• **INSTRUCTIONS FOR THE TASK**:
Report how many lines in the following entries contain "down". Nothing else should be given.

Dataset records:
#####

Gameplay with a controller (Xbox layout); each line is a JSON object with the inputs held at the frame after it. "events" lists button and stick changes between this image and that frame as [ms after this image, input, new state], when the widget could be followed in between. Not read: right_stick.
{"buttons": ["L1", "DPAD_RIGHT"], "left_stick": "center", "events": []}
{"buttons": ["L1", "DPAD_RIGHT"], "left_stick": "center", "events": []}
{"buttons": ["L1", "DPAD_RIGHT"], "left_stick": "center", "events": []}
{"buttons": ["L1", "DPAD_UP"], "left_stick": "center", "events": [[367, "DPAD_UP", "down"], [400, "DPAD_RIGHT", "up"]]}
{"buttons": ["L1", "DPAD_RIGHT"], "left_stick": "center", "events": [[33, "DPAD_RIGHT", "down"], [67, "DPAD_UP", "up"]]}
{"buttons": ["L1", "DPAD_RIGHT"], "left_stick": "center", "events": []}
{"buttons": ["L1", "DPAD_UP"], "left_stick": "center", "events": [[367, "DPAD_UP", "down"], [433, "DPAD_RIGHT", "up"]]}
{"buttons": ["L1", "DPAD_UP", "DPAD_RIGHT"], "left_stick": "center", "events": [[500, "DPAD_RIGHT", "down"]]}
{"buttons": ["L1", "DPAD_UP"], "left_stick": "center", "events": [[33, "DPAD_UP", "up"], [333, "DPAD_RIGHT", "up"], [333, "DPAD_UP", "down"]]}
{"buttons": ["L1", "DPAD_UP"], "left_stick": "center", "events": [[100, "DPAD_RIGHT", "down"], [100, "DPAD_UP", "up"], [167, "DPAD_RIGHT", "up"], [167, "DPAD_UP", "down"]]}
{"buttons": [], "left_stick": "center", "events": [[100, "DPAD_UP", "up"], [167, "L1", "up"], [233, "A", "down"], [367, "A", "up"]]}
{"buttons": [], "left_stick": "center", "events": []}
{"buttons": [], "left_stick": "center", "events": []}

#####

• **ANSWER TO THE EXERCISE**:
7